I was greatly troubled by this as this patient i felt was super sick and would be neglected... however a sound in the back of my mind told me that I am in a new health care environment... the way I see things is not necessiarly the correct way.. he has more experience in these matters than me and hence esp this being the first day I have to step back and just understand why decisions like these are made.
AS we rounded I realized that our 6 following patients were as sick as our first gentleman and therefore you do what you can, treat with antibiotics and move on. If there are no platelets u just hope that there will be platelets the next day and move on.
As i walked around stethoscope around my neck i was approached by all kinds of ppl trying to garner my attention. asking if i could see their mom, or their dad. it was as if I had some special power in the eyes of these people. I did tons, started IVs, started fluids, did an EKG and charles's how is great at ultrasound showed me a little on how to do a quick bedside assessement to see if someone has pericardial fluid or is in heart failure.
On another note, today i had a visitor from back in pittsburgh. Siamak Malek arrived in malawi and was able to join me for rounds for part of the day today. It was great to see a familar face and he and I got a chance to talk about some of the challeges over here coming from western medicine.
I also met some great expatriates. Arthur an IM physician applying for an ID fellowship currently working in cryptococcal research showed me around. Had lunch with a group of other expatriates working in various NGOs at the british council. overall a great guy.
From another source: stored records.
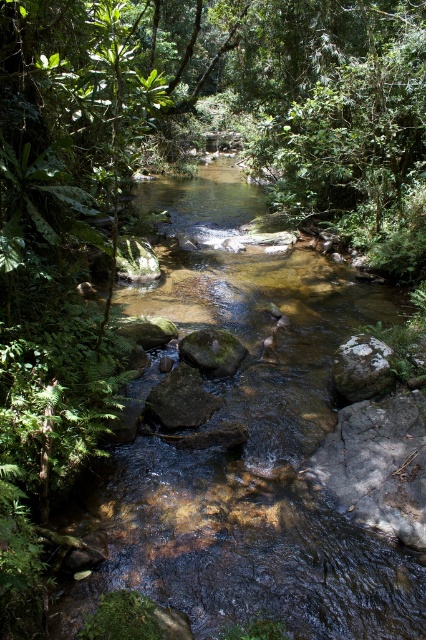
You are a hiker trying to cross the stream. You see the clear water stream at center and the smooth gray rock at center. Which one should you step on to ensure a stable footing?

The smooth gray rock at center is smaller in size than the clear water stream at center, so stepping on the smooth gray rock at center would provide a more stable footing since it is a solid surface.

You are a hiker trying to cross the stream. You see the clear water stream at center and the smooth brown rock at center. Which one should you step on to ensure a stable footing?

The smooth brown rock at center is smaller and more stable than the larger clear water stream at center, so stepping on the smooth brown rock at center would provide a better footing.

From the picture: You are standing at the edge of the stream in the forest scene. You notice two points marked in the image. Which point, point (163, 401) or point (371, 339), is closer to you?

Point (163, 401) is closer to you than point (371, 339).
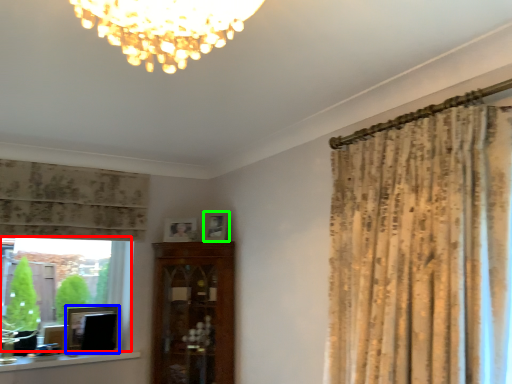
Question: Which object is positioned closest to bay window (highlighted by a red box)? Select from picture frame (highlighted by a blue box) and picture frame (highlighted by a green box).

Choices:
 (A) picture frame
 (B) picture frame

Answer: (A)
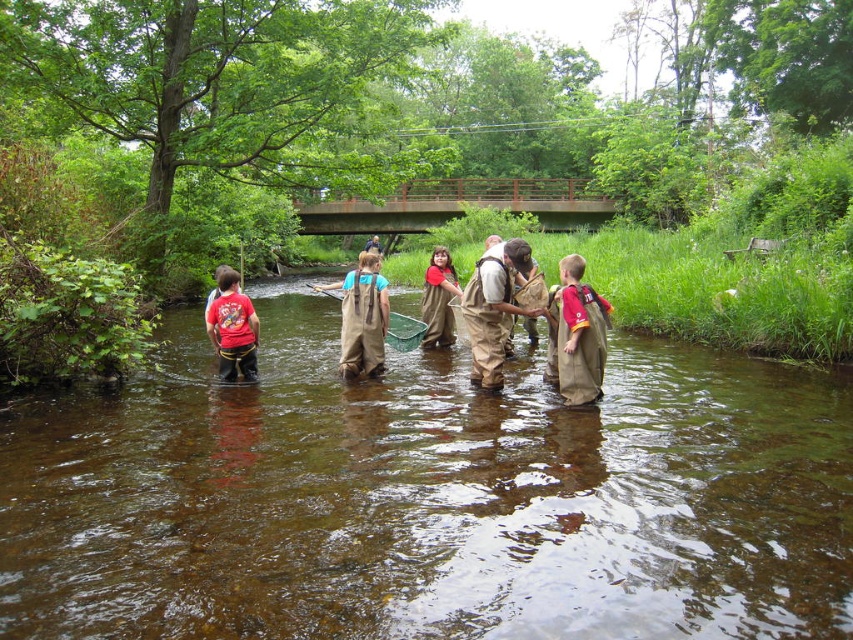
Measure the distance from brown waterproof vest at center to brown canvas waders at center.

brown waterproof vest at center and brown canvas waders at center are 3.01 meters apart.

Between brown waterproof vest at center and brown canvas waders at center, which one is positioned higher?

brown canvas waders at center is above.

Measure the distance between brown waterproof vest at center and camera.

brown waterproof vest at center is 7.40 meters from camera.

The image size is (853, 640). I want to click on brown waterproof vest at center, so click(579, 333).

Which is behind, point (564, 369) or point (448, 291)?

Point (448, 291)

Is point (564, 333) behind point (448, 259)?

No, (564, 333) is in front of (448, 259).

Identify the location of brown waterproof vest at center. (579, 333).

Does point (468, 288) come behind point (431, 339)?

No, (468, 288) is closer to viewer.

Between brown waterproof boots at center and matte brown waders at center, which one has less height?

With less height is matte brown waders at center.

Is point (486, 376) farther from camera compared to point (430, 326)?

No, it is in front of (430, 326).

This screenshot has width=853, height=640. What are the coordinates of `brown waterproof boots at center` in the screenshot? It's located at (494, 307).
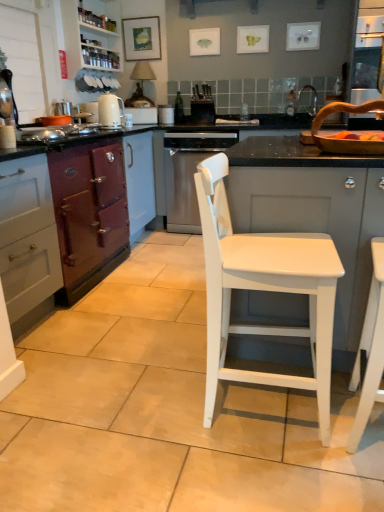
Question: Is matte wooden picture frame at upper center far from black matte oven at center, which is counted as the third appliance, starting from the left?

Choices:
 (A) yes
 (B) no

Answer: (B)

Question: From the image's perspective, is matte wooden picture frame at upper center over black matte oven at center, which is counted as the third appliance, starting from the left?

Choices:
 (A) no
 (B) yes

Answer: (B)

Question: Considering the relative sizes of matte wooden picture frame at upper center and black matte oven at center, which is counted as the third appliance, starting from the left, in the image provided, is matte wooden picture frame at upper center wider than black matte oven at center, which is counted as the third appliance, starting from the left,?

Choices:
 (A) yes
 (B) no

Answer: (B)

Question: Does matte wooden picture frame at upper center come behind black matte oven at center, which is the first appliance in right-to-left order?

Choices:
 (A) no
 (B) yes

Answer: (B)

Question: From a real-world perspective, is matte wooden picture frame at upper center located higher than black matte oven at center, which is the first appliance in right-to-left order?

Choices:
 (A) no
 (B) yes

Answer: (B)

Question: Can you confirm if matte wooden picture frame at upper center is thinner than black matte oven at center, which is counted as the third appliance, starting from the left?

Choices:
 (A) no
 (B) yes

Answer: (B)

Question: Considering the relative sizes of white ceramic toaster at upper center, the first appliance when ordered from left to right, and black matte oven at center, which is the first appliance in right-to-left order, in the image provided, is white ceramic toaster at upper center, the first appliance when ordered from left to right, bigger than black matte oven at center, which is the first appliance in right-to-left order,?

Choices:
 (A) no
 (B) yes

Answer: (B)

Question: From the image's perspective, is white ceramic toaster at upper center, the 3th appliance when ordered from right to left, beneath black matte oven at center, which is the first appliance in right-to-left order?

Choices:
 (A) no
 (B) yes

Answer: (A)

Question: Considering the relative sizes of white ceramic toaster at upper center, the 3th appliance when ordered from right to left, and black matte oven at center, which is counted as the third appliance, starting from the left, in the image provided, is white ceramic toaster at upper center, the 3th appliance when ordered from right to left, wider than black matte oven at center, which is counted as the third appliance, starting from the left,?

Choices:
 (A) no
 (B) yes

Answer: (B)

Question: From a real-world perspective, is white ceramic toaster at upper center, the first appliance when ordered from left to right, located higher than black matte oven at center, which is counted as the third appliance, starting from the left?

Choices:
 (A) yes
 (B) no

Answer: (A)

Question: Is white ceramic toaster at upper center, the 3th appliance when ordered from right to left, taller than black matte oven at center, which is the first appliance in right-to-left order?

Choices:
 (A) no
 (B) yes

Answer: (B)

Question: Would you say white ceramic toaster at upper center, the 3th appliance when ordered from right to left, contains black matte oven at center, which is counted as the third appliance, starting from the left?

Choices:
 (A) no
 (B) yes

Answer: (A)

Question: Is purple matte oven at left, which appears as the first cabinetry when viewed from the left, facing away from white ceramic sink at upper right?

Choices:
 (A) no
 (B) yes

Answer: (A)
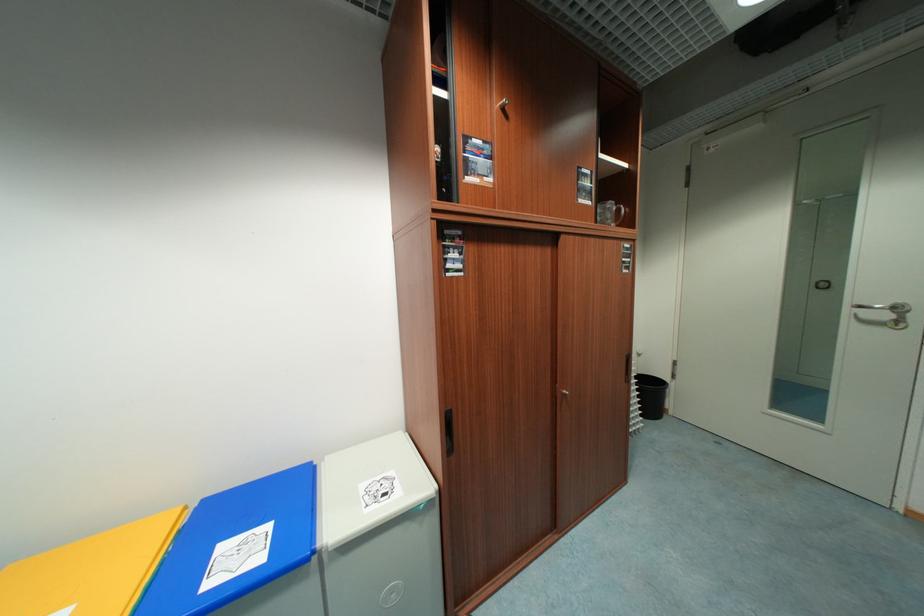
We'll def be hanging out a lot.
Well. tomm starts another day. i feel like i need to do a lot of reading... as despite what i learned back in pittsburgh.. i don't feel like i have a full handle yet on delivering healthcare here in malawi based on clinical judgement and without data.
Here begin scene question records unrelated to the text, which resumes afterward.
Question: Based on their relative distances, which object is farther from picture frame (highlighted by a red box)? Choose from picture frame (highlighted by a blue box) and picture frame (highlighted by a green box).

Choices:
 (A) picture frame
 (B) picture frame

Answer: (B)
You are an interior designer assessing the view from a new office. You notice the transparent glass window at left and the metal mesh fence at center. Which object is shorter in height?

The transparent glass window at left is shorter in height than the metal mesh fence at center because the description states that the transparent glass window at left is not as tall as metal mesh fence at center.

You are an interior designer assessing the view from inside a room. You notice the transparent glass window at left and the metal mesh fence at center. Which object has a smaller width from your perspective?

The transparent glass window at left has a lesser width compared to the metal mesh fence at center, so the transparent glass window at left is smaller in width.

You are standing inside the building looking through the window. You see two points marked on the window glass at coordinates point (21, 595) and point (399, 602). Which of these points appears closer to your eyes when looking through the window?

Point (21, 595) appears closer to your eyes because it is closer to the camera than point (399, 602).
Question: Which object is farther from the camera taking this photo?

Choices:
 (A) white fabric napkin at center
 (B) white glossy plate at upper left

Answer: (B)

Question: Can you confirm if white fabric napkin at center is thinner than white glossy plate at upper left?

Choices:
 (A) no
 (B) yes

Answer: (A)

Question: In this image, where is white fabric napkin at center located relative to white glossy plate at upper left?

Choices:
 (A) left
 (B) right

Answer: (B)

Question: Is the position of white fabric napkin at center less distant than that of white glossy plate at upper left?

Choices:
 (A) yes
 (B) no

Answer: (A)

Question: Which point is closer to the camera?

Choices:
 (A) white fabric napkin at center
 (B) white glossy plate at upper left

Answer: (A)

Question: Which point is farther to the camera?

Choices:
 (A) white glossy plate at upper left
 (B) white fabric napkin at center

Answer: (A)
We'll see how it goes. but i'm having a blast and am really glad I am here. For all it's worth it's been a great experience so far!

1 Comments:
Anil, thank you for sharing your thoughts and experience. I really enjoy reading it. It is hard for a US trained physician to work in that setting but I think you do have much to offer--fresh perspective, enthusiasm, energy, a very good educational background. There is no reason why a patient with low plt can't have a peripheral IV for fluid (unless you are talking about a CVL). Miranda when she was rounding said that she often stopped antibiotics because it was not necessary or narrowed down the Ab regimen. I always insist on malaria smear or LP rather than empiric anbiotics. You help change the culture by being a good example. When you work in that environment for a while, it is very easy to get demoralized and complacent. That's why I enjoy rounding with students; they ask "unusual questions" that make me reflect and think. Charles is a good physician, very dedicated and hard-working. Try to get to know him well. His heart is like the ocean. Also, please remember that Malawians may also have access to your blog so be discreet with what you post. Twee.